Technology and people don’t often see eye to eye. This is often a result of healthcare providers failing to factor in the human element when implementing new technology. When this happens, providers fail to see the ROI they expect from their investments—and may abandon initiatives altogether as a result. 

Healthcare providers need to ask how they can optimize engagement and experience for all users while creating financial value for the health system. This goal requires more than simply layering on technology.

All of your technology must be interconnected and unified to provide a seamless experience that actually helps users accomplish their tasks.

Creating a seamless and connected experience with your technology is what we consider a digital experience. Healthcare leadership teams, however, are often hesitant to talk about investing in digital. They confuse digital with IT and recall previous investments that achieved expected ROI. 

Understanding that digital is not IT is the first step in getting stakeholders to buy in on humanizing their user experience—and coincidentally also helps extract value from IT investments. 

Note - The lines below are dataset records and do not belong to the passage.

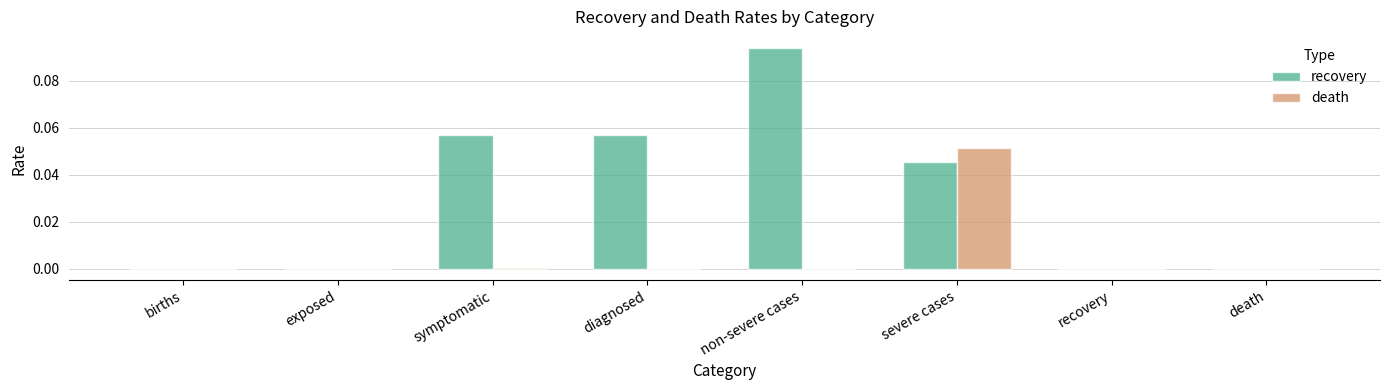

Which category has the highest value across all series?

non-severe cases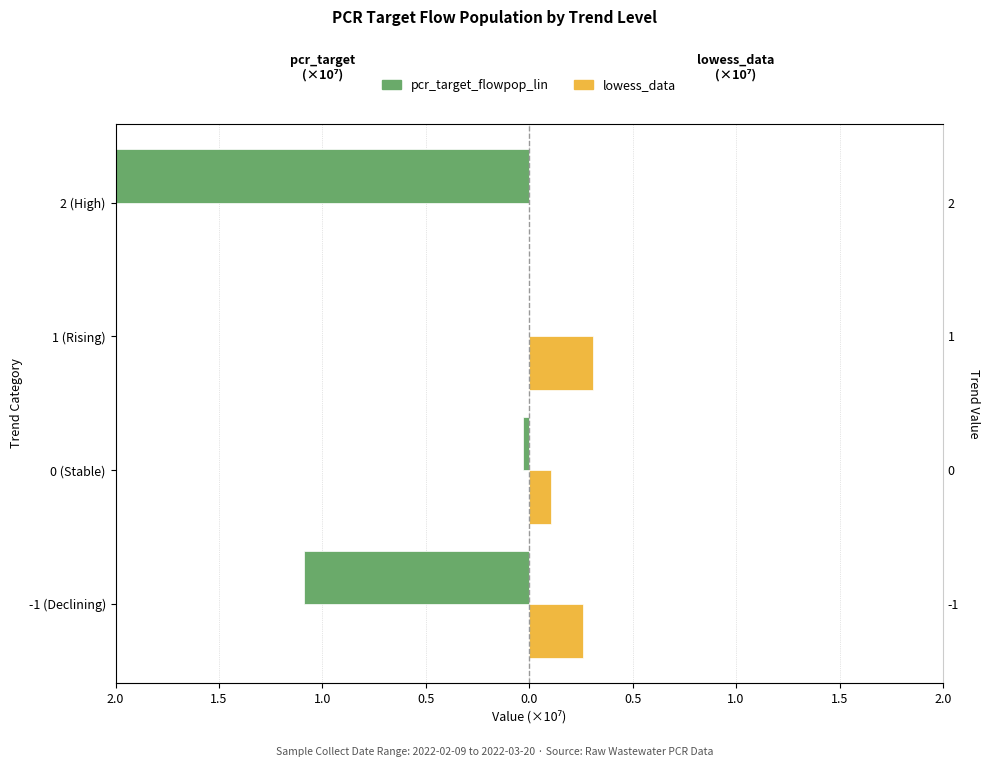

Count the lowess_data values in the range 0 to 1.

4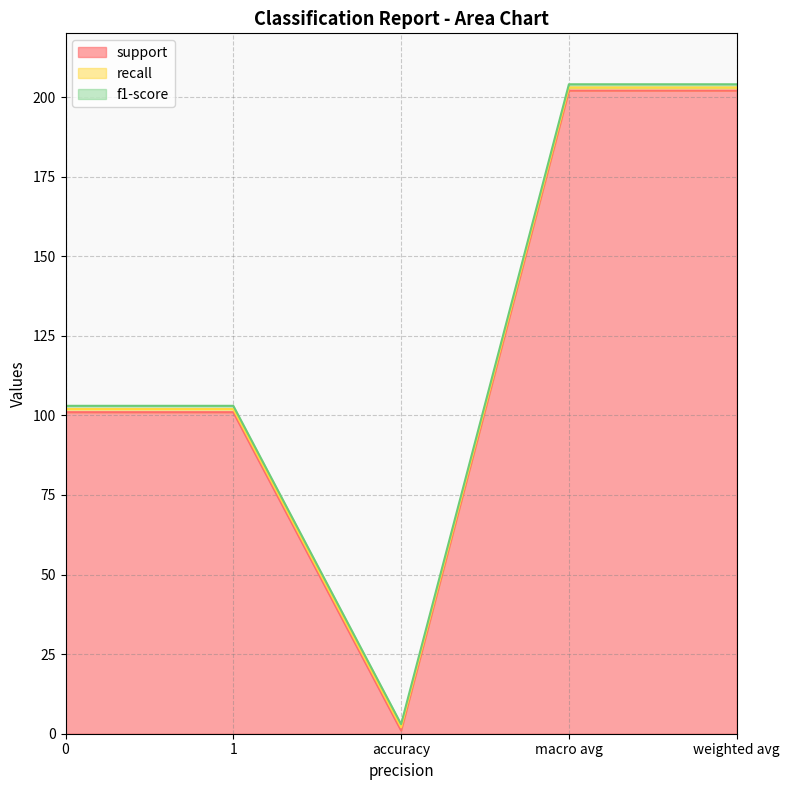

Between weighted avg and 1, which is larger?

weighted avg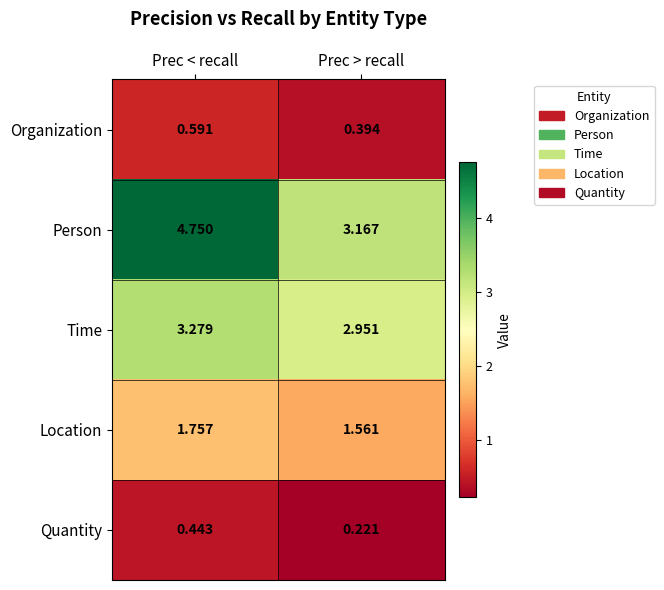

Count the number of data series in this chart.

5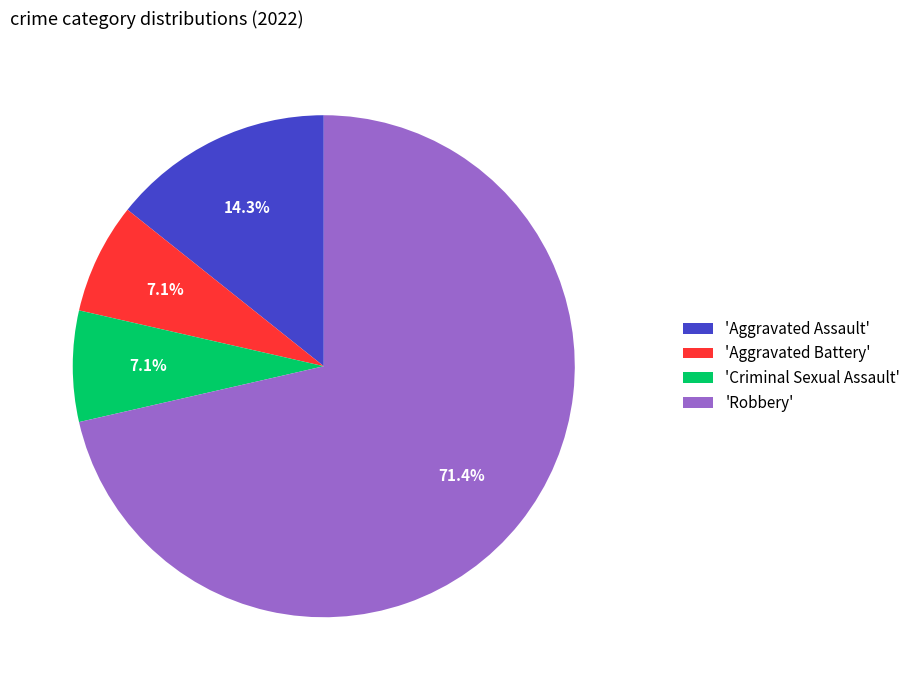

Approximately how many times larger is the value at 'Aggravated Assault' compared to 'Criminal Sexual Assault'?

2.0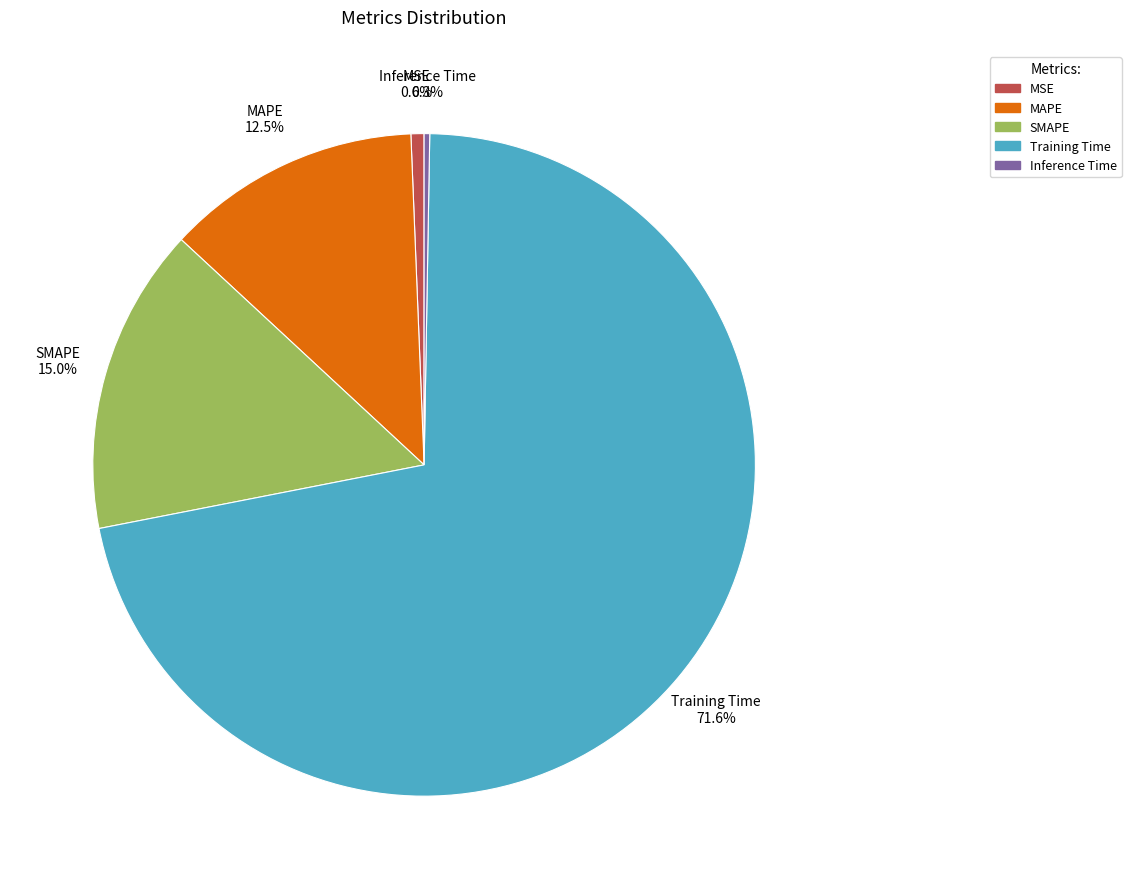

The MSE slice represents 6% of the pie. True or false?

False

A seamless user experience is important because customers are setting expectations  

Seamless experiences have become the standard for most industries. Customers can now pick up their phone and complete previously cumbersome tasks like applying for a new insurance policy on Lemonade or finding personalized entertainment recommendations from Netflix in just moments. The ease and personalization of apps like these have driven customers to expect technology that works for them and not against them. 

To win in the engagement economy, healthcare organizations must provide users with meaningful experiences. For healthcare, this might be in the form of immediate information, convenience, or personalized care.  

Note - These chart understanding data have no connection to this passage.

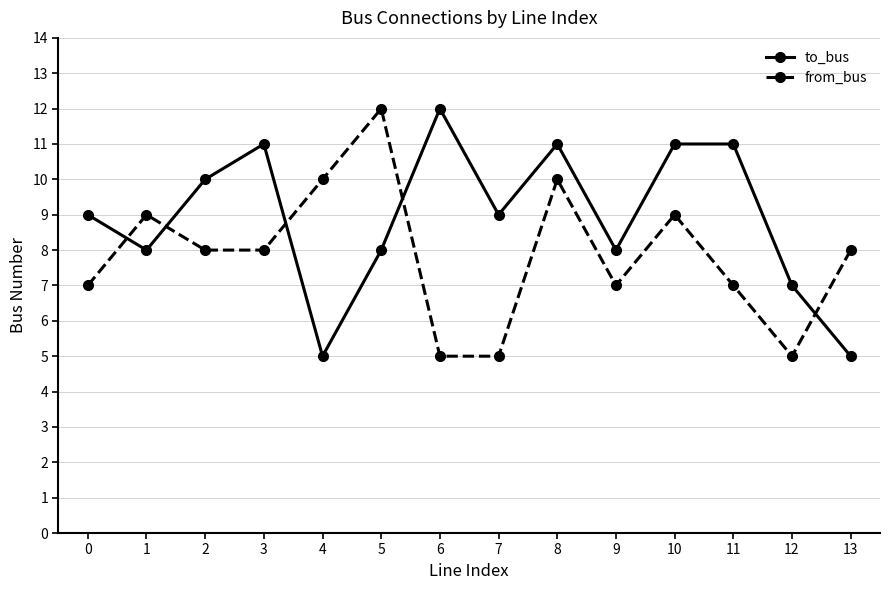

What is the difference between the maximum and minimum values in the to_bus series?

7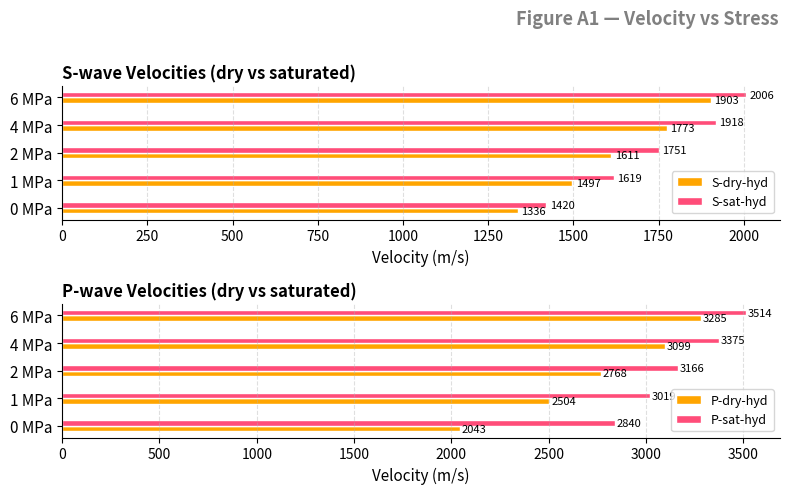

What is the sum of the S-sat-hyd values at 4 MPa and 0 MPa?

3338.8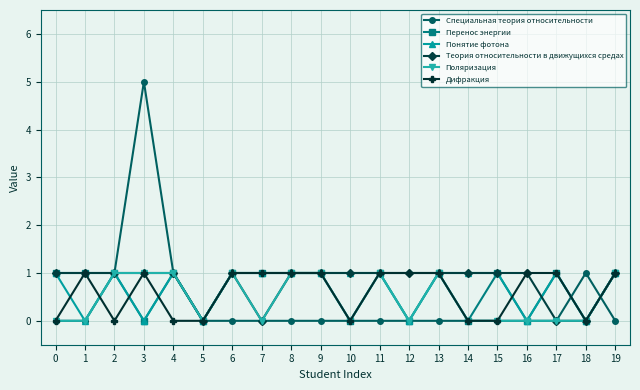

At which category is the sum across all series the highest?

3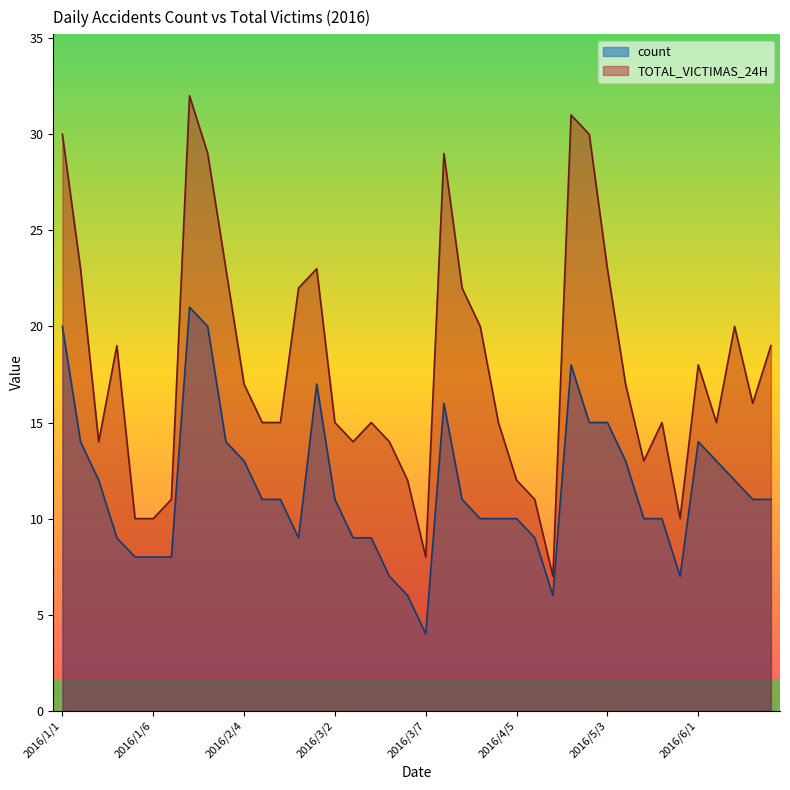

How many data points in TOTAL_VICTIMAS_24H are above 16?

19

The friction of the scheduling process means that patients are less likely to schedule routine visits, creating gaps in their coverage. Providers can smooth out this process through digital means. Removing that friction and ultimately increasing engagement is possible by automating education on why visits are important and simultaneously suggesting relevant times that a patient can schedule with a single click. 

In fee-for-service environments, seamless experiences lead to increased engagement. The additional revenue can help the health system tailor specific downstream care for the patient and offer even more tailored clinical advice and monitoring. Similarly, in value-based care, patients that receive well-thought-out referrals are more likely to contain clinical health risk through prevention and early detection. 

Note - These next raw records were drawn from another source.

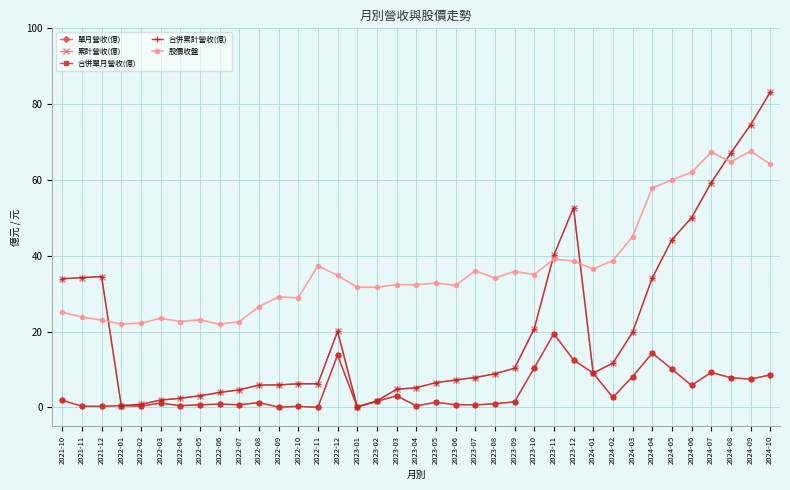

Which has a higher value, 2024-08 or 2024-07?

2024-07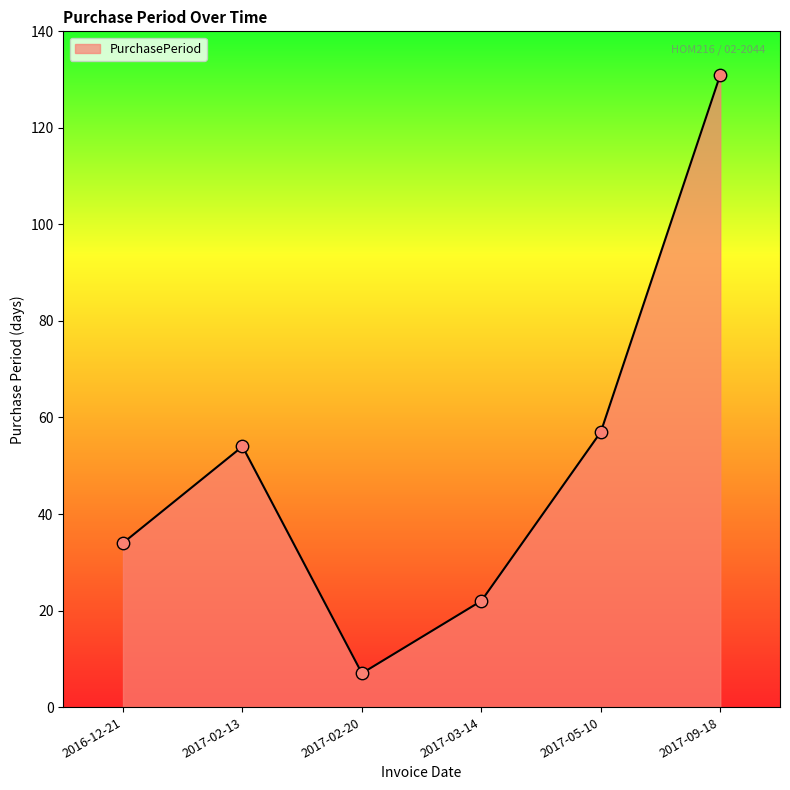

Approximately how many times larger is the value at 2017-02-20 compared to 2017-09-18?

0.1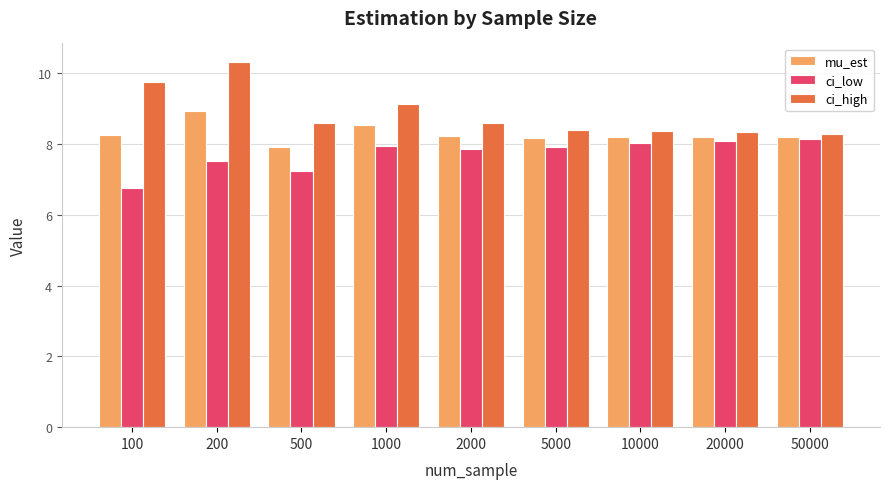

The value of ci_high at 10000 is 4.9. True or false?

False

Connect disparate technology to create seamless user experiences

To provide seamless digital experiences for your customers, it’s important to begin by unifying your technology. Instead of replacing or covering over existing technology, providers must instead connect existing systems. The goal should be to extract value from these IT investments and ensure teams aren’t simply looking for new solutions but instead analyzing how to make those solutions work. 

The challenge is that operations teams are often overloaded and don’t have time to connect all the moving parts. It’s also possible that if initiatives don’t produce quick returns, teams can quickly lose steam.

So how can providers solve these challenges? By creating small, specialized, and interdisciplinary teams that take the pressure off of operations and allocate the resources needed to innovate.

Short and well-defined sprints can also help teams take an iterative approach and prevent them from being overwhelmed into stagnation. Teams can further protect momentum by having each initiative auto-fuel subsequent initiatives—finding quick wins that produce revenue within six to 12 months to fuel ongoing innovations. 

Unifying your digital experience requires a unique combination of skill sets. Approach this challenge by tackling the problem on five fronts: the promise, product, platform, process, and most importantly, people. Articulating the promise includes defining where you’re headed, why you’re going there, and what you need to get there. The goal is to create experiences that showcase your value and connect technology in a way that benefits members and patients.